** WHAT TO PRODUCE **
Reproduce the part of the entries below that opens with the line containing "## Conflict" and closes with the line containing "- When we have the", including both of those lines. Leave the pictures out of your copy.

** RECORDS SHOWN **
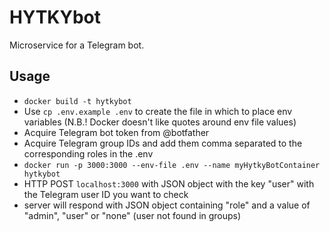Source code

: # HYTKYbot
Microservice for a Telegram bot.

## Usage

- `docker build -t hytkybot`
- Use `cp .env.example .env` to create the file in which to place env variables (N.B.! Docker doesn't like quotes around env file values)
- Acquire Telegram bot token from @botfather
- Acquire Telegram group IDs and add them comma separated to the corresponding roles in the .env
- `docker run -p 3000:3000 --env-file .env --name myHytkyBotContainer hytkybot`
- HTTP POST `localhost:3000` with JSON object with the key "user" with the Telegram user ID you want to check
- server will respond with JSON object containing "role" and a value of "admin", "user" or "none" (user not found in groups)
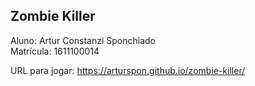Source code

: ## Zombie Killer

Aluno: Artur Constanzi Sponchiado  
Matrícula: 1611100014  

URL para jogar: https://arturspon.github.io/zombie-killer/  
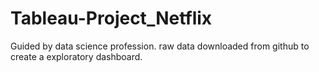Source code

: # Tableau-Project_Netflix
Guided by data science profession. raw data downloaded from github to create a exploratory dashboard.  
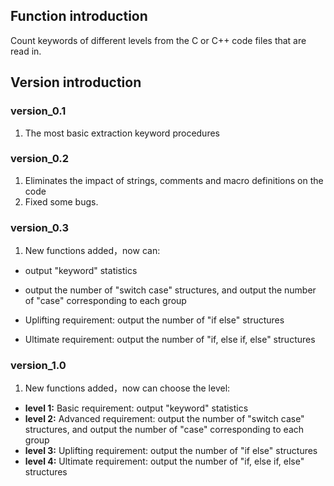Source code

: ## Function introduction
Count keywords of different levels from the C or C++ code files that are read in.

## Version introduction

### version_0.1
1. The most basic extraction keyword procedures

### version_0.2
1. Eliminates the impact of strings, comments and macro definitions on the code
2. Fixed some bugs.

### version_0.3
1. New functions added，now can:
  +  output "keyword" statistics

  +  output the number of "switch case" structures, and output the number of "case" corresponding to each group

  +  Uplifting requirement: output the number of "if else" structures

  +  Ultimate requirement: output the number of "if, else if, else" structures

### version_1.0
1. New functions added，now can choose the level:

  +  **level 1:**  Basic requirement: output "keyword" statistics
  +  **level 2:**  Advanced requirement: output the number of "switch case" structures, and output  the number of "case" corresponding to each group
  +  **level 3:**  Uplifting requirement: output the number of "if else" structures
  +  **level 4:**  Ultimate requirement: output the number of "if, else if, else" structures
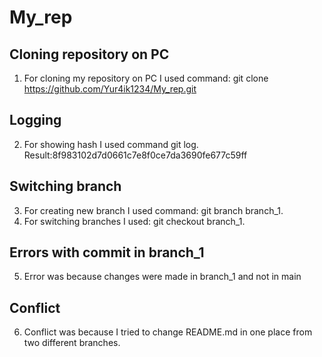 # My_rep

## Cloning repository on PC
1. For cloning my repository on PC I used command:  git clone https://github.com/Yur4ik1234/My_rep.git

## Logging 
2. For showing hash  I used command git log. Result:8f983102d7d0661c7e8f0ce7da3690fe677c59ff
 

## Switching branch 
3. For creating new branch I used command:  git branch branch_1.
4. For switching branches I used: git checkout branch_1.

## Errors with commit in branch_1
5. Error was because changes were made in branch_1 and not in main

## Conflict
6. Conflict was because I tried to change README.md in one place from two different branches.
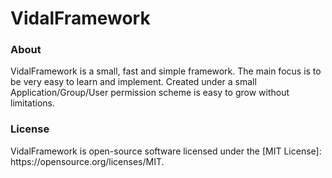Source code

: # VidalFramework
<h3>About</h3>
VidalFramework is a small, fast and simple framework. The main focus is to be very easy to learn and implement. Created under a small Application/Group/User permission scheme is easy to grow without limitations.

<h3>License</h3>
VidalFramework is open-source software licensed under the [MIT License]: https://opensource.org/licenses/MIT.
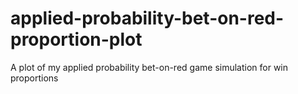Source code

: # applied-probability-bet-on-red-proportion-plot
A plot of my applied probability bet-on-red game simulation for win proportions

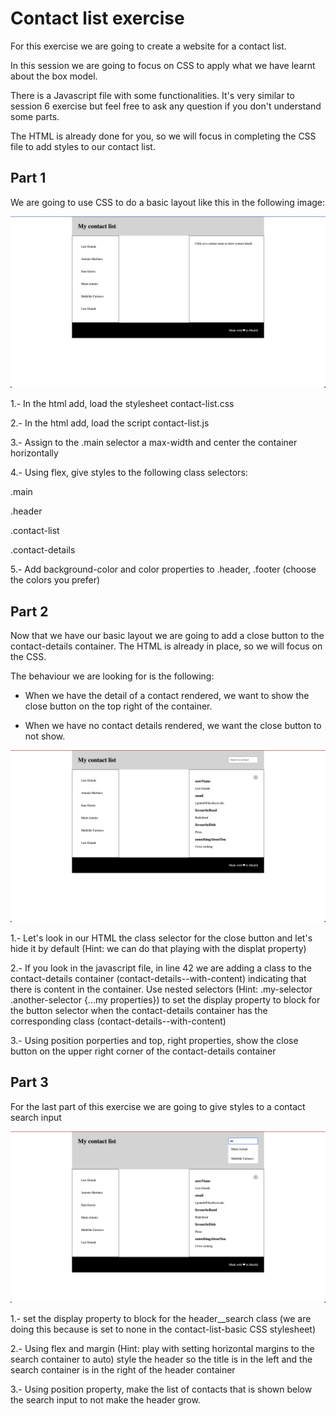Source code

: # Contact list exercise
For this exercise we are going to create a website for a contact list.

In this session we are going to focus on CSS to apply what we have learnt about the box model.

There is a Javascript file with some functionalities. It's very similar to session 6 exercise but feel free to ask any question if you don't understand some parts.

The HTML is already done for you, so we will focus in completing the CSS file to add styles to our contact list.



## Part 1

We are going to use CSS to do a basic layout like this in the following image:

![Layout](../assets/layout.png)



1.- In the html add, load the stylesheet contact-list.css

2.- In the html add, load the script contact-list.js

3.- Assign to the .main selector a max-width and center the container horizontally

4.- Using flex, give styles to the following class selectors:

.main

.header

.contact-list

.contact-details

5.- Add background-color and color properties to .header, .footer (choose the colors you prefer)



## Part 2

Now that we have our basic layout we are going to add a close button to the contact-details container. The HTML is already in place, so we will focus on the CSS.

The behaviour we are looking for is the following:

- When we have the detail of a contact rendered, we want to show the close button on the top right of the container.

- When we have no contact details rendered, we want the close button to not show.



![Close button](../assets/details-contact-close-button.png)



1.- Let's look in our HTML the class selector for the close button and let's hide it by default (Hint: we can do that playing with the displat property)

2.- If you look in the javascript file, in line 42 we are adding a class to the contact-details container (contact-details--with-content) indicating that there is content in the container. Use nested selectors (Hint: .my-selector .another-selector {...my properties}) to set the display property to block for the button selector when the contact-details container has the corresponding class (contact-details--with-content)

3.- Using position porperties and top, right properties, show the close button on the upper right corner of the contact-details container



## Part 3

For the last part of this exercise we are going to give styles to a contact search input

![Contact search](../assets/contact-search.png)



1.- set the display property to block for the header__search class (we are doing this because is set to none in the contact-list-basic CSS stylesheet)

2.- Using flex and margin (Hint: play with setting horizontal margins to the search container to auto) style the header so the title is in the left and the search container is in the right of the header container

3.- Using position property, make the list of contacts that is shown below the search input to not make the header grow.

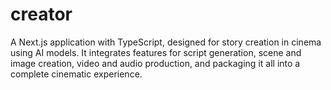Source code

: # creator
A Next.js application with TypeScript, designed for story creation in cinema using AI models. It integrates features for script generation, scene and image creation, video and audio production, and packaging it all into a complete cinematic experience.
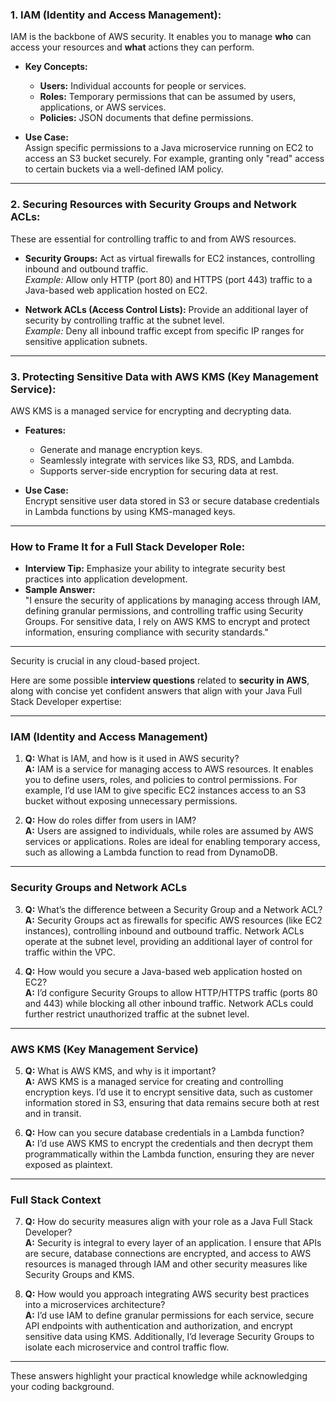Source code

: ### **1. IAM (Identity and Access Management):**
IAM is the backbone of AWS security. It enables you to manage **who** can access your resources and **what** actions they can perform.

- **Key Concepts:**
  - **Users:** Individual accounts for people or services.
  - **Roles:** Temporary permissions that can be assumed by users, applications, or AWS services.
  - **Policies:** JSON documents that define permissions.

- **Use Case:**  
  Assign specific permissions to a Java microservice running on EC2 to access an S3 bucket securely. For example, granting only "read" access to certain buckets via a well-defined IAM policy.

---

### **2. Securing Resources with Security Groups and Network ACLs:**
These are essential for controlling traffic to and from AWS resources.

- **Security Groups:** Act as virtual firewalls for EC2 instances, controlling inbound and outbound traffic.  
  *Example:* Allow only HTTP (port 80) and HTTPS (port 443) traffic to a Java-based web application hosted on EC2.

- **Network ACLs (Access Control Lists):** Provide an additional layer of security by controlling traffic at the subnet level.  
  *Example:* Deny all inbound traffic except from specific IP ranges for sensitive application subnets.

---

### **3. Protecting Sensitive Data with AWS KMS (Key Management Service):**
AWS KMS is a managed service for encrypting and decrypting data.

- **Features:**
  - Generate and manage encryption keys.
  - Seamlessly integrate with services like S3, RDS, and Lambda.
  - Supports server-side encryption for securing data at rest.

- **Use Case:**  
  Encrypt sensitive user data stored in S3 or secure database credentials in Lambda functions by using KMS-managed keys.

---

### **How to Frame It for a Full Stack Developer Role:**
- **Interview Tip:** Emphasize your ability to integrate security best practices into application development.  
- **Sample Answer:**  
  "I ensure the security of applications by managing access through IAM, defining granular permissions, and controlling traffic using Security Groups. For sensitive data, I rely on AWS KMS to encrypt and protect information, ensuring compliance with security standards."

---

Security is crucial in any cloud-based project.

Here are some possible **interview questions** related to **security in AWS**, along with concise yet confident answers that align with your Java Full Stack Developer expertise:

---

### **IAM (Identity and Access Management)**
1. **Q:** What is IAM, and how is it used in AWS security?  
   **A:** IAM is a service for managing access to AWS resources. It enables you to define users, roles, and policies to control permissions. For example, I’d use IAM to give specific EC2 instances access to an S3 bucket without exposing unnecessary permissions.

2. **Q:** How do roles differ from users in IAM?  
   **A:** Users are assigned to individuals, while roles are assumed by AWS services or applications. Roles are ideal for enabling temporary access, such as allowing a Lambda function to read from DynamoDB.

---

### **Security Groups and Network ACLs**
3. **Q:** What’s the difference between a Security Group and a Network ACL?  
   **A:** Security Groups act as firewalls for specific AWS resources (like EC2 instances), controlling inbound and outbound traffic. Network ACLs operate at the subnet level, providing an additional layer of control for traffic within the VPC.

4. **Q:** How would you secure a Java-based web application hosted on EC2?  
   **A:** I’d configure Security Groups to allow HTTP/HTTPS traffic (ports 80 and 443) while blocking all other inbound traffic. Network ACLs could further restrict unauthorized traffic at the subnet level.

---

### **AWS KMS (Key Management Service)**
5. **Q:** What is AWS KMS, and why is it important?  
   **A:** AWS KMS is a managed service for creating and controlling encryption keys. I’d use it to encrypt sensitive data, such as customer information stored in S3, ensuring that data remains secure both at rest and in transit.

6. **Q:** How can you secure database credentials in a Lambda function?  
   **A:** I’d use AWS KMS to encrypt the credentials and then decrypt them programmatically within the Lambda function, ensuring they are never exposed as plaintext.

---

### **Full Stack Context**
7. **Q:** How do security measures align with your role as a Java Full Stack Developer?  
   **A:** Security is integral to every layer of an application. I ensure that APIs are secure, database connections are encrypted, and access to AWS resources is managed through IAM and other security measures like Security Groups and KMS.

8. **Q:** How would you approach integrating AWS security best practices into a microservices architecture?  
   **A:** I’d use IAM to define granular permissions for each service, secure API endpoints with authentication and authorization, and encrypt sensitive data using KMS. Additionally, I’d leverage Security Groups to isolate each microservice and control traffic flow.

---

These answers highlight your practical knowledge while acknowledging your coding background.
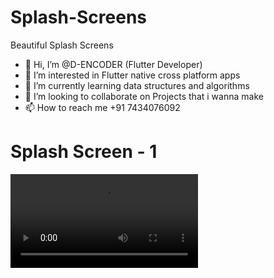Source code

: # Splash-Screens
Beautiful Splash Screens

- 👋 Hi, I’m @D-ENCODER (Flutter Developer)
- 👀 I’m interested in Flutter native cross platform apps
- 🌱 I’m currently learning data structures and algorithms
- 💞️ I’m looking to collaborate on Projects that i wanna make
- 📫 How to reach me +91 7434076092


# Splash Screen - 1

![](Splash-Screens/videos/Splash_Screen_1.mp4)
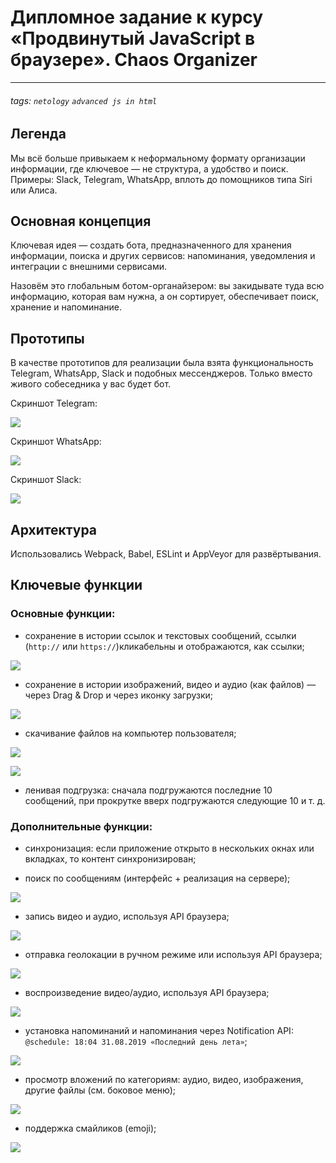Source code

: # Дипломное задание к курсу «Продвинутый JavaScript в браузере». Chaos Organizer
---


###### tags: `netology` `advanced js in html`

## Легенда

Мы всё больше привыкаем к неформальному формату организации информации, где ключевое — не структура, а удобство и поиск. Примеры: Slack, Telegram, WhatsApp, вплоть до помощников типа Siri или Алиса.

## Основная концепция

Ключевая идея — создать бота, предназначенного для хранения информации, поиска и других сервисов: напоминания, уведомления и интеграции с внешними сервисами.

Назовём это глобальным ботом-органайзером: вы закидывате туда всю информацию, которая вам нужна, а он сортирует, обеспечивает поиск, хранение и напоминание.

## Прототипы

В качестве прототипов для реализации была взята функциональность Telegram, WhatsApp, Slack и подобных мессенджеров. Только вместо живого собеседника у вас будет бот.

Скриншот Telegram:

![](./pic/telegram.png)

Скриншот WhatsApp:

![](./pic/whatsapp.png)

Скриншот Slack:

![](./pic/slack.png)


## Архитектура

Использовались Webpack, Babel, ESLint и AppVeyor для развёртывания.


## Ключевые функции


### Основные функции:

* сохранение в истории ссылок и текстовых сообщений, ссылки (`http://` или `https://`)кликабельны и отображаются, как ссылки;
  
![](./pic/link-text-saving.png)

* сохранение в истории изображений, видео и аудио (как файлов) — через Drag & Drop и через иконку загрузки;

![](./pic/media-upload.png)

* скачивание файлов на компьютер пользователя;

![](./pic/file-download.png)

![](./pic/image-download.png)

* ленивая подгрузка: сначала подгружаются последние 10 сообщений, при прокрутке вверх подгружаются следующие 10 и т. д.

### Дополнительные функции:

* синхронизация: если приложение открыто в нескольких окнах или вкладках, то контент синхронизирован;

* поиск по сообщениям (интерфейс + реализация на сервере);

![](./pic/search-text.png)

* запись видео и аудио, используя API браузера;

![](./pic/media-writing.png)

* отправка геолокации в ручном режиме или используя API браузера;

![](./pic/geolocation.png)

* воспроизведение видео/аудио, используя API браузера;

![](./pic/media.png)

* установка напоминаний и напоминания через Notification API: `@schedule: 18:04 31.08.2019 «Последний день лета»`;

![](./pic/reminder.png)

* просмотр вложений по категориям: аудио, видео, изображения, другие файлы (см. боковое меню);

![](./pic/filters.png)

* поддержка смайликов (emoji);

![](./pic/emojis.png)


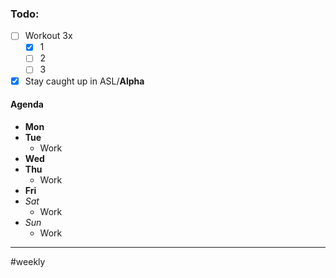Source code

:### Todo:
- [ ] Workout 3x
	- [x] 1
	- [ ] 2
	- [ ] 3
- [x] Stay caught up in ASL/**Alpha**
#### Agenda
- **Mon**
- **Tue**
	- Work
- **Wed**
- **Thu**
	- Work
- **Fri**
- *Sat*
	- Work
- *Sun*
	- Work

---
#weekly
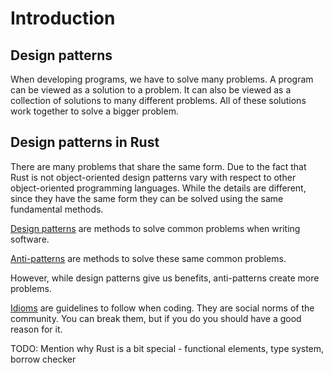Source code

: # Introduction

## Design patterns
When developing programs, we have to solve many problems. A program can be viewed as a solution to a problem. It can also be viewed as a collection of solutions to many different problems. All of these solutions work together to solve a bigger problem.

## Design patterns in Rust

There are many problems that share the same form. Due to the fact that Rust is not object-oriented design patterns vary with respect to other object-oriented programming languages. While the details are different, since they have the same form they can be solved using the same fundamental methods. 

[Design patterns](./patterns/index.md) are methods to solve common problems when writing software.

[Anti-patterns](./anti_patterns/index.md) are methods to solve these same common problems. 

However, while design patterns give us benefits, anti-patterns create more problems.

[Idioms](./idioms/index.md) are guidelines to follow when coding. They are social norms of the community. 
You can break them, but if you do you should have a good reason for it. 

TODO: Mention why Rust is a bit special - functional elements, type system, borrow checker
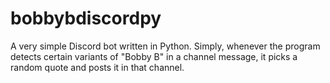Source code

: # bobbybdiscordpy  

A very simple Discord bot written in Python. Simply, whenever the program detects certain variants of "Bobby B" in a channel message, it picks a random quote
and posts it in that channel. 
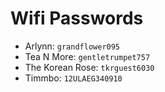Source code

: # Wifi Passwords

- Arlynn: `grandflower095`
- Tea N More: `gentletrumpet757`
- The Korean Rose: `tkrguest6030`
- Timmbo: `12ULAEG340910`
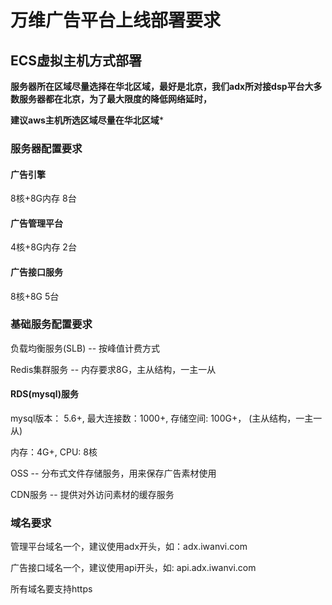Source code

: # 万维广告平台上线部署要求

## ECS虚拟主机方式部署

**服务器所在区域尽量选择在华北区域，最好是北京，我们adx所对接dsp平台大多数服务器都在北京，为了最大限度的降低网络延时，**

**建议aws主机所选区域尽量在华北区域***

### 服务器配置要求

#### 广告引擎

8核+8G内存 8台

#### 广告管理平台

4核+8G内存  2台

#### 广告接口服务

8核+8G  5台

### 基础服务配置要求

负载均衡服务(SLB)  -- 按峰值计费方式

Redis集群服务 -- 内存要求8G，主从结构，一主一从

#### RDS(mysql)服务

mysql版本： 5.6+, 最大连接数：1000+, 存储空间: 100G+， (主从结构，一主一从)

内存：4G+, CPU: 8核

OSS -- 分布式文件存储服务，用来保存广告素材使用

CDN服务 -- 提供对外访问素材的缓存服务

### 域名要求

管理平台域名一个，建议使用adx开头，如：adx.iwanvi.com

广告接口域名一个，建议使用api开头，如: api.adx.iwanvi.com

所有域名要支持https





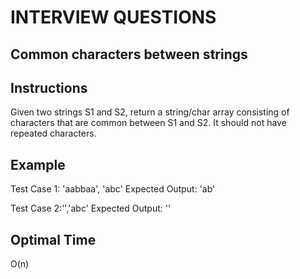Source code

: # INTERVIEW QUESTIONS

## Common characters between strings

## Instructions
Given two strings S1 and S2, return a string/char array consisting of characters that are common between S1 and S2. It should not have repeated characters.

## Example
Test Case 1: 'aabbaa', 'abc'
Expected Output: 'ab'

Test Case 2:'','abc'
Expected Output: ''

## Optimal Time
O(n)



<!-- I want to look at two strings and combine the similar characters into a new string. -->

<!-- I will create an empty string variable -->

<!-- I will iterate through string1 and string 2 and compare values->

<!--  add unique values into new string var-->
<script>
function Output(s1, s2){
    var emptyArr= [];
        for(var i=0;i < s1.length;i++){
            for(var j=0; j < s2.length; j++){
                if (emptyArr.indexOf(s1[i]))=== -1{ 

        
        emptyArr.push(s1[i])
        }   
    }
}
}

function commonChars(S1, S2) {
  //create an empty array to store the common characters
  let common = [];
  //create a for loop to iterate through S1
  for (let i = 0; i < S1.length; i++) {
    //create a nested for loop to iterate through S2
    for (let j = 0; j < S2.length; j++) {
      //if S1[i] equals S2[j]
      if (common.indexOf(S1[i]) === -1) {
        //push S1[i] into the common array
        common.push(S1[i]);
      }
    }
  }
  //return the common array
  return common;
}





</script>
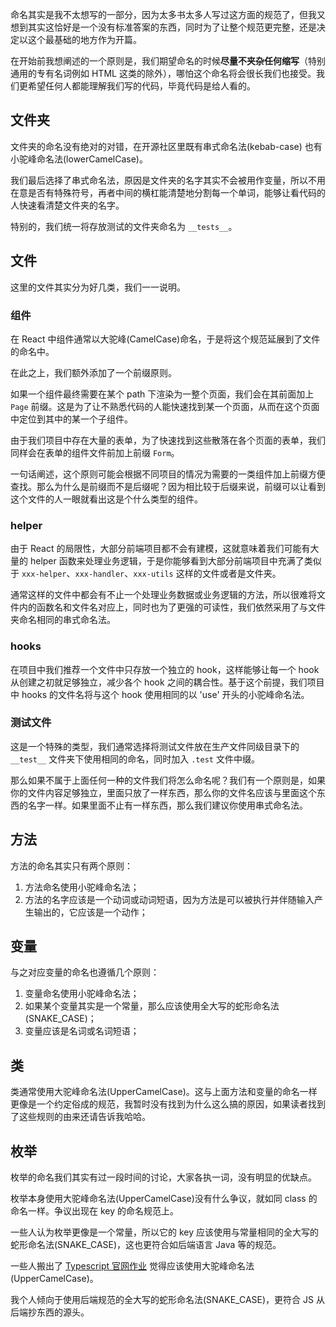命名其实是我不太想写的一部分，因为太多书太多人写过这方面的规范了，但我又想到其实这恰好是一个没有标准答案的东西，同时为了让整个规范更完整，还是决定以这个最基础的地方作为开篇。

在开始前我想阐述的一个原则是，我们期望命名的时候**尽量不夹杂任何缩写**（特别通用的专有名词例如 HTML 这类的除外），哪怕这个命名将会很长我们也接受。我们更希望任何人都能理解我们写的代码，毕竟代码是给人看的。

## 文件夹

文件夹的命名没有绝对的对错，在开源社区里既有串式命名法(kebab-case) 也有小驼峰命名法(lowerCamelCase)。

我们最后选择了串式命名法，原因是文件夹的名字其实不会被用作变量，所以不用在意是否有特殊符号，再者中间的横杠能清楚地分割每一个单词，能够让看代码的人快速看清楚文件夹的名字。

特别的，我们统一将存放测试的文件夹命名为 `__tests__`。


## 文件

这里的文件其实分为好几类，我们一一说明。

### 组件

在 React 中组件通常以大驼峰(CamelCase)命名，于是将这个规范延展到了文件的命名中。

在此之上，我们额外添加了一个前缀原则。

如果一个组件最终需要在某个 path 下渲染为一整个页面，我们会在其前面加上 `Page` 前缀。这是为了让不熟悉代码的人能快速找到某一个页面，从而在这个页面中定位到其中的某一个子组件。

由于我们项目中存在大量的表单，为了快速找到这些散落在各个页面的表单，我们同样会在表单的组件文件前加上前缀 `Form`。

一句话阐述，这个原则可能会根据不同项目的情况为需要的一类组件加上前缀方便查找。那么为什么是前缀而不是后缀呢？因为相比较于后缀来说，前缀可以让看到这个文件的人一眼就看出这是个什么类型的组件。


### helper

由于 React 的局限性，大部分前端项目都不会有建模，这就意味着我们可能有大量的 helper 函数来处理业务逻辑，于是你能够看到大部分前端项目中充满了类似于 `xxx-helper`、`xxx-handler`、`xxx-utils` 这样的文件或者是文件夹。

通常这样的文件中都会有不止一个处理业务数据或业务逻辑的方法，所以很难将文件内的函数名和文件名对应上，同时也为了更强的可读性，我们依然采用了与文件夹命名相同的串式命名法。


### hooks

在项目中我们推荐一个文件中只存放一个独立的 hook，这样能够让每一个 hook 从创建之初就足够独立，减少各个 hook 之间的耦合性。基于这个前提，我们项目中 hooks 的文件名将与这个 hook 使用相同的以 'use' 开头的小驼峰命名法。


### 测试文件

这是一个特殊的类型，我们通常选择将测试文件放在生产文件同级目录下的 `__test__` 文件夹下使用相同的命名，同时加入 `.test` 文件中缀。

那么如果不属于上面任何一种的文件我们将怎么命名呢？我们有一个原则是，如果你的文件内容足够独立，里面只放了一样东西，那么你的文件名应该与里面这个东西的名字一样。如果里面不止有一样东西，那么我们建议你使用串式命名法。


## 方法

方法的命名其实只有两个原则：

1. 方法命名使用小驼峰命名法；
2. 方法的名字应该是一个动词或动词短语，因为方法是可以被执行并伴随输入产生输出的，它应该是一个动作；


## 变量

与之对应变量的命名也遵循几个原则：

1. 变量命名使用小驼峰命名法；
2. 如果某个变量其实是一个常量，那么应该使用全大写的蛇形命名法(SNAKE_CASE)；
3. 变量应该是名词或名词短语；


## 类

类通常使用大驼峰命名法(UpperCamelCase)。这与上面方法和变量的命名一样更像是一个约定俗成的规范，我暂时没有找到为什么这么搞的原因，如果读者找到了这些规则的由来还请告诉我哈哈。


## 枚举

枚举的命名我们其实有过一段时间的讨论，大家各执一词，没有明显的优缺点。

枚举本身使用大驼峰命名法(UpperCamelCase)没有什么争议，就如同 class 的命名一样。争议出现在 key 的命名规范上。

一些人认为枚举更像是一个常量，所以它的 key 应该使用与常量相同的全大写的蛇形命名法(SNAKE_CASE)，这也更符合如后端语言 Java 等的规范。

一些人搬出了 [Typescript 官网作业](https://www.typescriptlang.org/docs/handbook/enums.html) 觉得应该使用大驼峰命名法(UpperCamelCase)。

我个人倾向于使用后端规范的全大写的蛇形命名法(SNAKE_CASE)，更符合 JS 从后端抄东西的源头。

** EXPECTED OUTPUT **
## Conflict
6. Conflict was because I tried to change README.md in one place from two different branches.
Source code

: # VidalFramework
<h3>About</h3>
VidalFramework is a small, fast and simple framework. The main focus is to be very easy to learn and implement. Created under a small Application/Group/User permission scheme is easy to grow without limitations.

<h3>License</h3>
VidalFramework is open-source software licensed under the [MIT License]: https://opensource.org/licenses/MIT.
Source code

: # applied-probability-bet-on-red-proportion-plot
A plot of my applied probability bet-on-red game simulation for win proportions

Source code

: # Contact list exercise
For this exercise we are going to create a website for a contact list.

In this session we are going to focus on CSS to apply what we have learnt about the box model.

There is a Javascript file with some functionalities. It's very similar to session 6 exercise but feel free to ask any question if you don't understand some parts.

The HTML is already done for you, so we will focus in completing the CSS file to add styles to our contact list.



## Part 1

We are going to use CSS to do a basic layout like this in the following image:

![Layout](../assets/layout.png)



1.- In the html add, load the stylesheet contact-list.css

2.- In the html add, load the script contact-list.js

3.- Assign to the .main selector a max-width and center the container horizontally

4.- Using flex, give styles to the following class selectors:

.main

.header

.contact-list

.contact-details

5.- Add background-color and color properties to .header, .footer (choose the colors you prefer)



## Part 2

Now that we have our basic layout we are going to add a close button to the contact-details container. The HTML is already in place, so we will focus on the CSS.

The behaviour we are looking for is the following:

- When we have the detail of a contact rendered, we want to show the close button on the top right of the container.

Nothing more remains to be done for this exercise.